Thankfully, Hailey hurried over right then to exclaim over the dress, though she, too, had to admit it was the wrong length. She showed Kit three other pieces, but nothing worked.

 “Next stop is on the other side of those traffic lights,” she said to Noah after they left the boutique.

“What’s with that dress?” He was pointing toward a designer piece in red leather in the window of an exclusive salon. “It looks like a deranged serial killer took a shredder to it.”

“Fashion, darling,” Kit said in her best fashionista voice. “You clearly have no taste, no je ne sais quoi.”

“Nope,” said the gorgeous man who constantly wore disreputable jeans and whatever T-shirt he could find, and looked hotter than any other man on the planet. Right now he had a thick metal chain going from the front left pocket of his jeans to the back. That was dressing up for Noah.

Dropping the phony accent as her traitorous, addicted-to-Noah body threatened to focus on the way his butt looked in those jeans, she said, “The dress is a monstrosity. Want to go ask the price?”

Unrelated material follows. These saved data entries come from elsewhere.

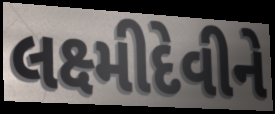
લક્ષ્મીદેવીને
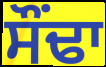
ਸੌਂਢਾ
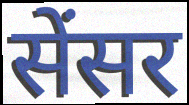
सेंसर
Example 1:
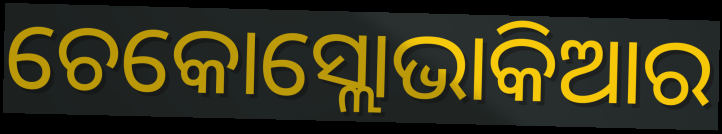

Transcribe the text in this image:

ଚେକୋସ୍ଲୋଭାକିଆର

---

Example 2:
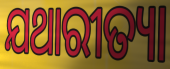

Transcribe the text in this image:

ଯଥାରୀତ୍ୟା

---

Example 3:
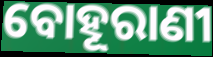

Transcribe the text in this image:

ବୋହୂରାଣୀ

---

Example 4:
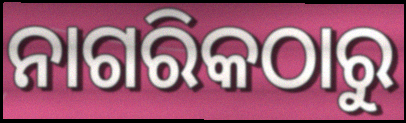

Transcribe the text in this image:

ନାଗରିକଠାରୁ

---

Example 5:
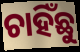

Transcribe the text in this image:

ଚାହିଁଛୁ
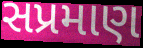
સપ્રમાણ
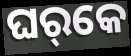
ଘର୍‌କେ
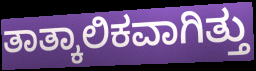
ತಾತ್ಕಾಲಿಕವಾಗಿತ್ತು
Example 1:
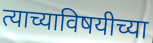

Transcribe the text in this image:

त्याच्याविषयीच्या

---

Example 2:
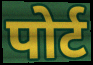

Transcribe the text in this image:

पोर्ट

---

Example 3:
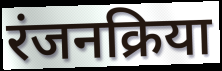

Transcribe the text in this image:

रंजनक्रिया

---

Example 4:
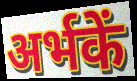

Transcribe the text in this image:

अर्भकें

“They let you ask the price?”

Kit shrugged, they looked at each other, then went in. Keeping a straight face at the five-figure price tag was difficult, but they managed it until they were outside and past the shop.

Barely.

“What are you wearing to the gala?” Kit asked once she’d caught her breath and they were safely across the street. “I assumed it was black tie.” Thea had already lined up a couple of designers who wanted to put Kit in one of their gowns.

“Yeah, it is.” A sigh. “I’ll put on a fucking penguin suit because it’s my aunt’s deal.”

“I’ve never seen you in a tux.”

“And you probably never will again,” he muttered as he pulled open the door to the boutique that was their destination.

She saw the dress at once: a dark, dark pink that was almost red, it was sleeveless and had a classic A-line set off with a thin black belt. The neckline was almost straight across with the barest curve while the back zipped up all the way. It had a 50s vibe to it that appealed to Kit. Paired with the discreet diamond earrings her paternal grandparents had given her on her twenty-first birthday, it would be perfect for the luncheon.

This time she didn’t come out and show Noah the dress. Because if he complimented her again while looking at her as he’d done in the other boutique, the anger and frustration and love inside her might erupt into a scream, her fists pounding at him as her fury spilled over.

Shaking, she took a deep breath and put on the mask again.

Noah was smiling when she stepped out, but it faded almost immediately and she knew he’d seen the mask. Too damn bad. “Got it,” she said, and took the dress to the counter before the clerk could come over.

The two of them left the boutique in silence after she paid.

“Noah!” The call came from two excited female voices.

Figuring they were fans of the band, Kit waited a few steps away so Noah could sign autographs. Except these women didn’t want autographs. The top-heavy brunette threw herself into Noah’s arms. “Tuesday night was a-mazing!” she squealed.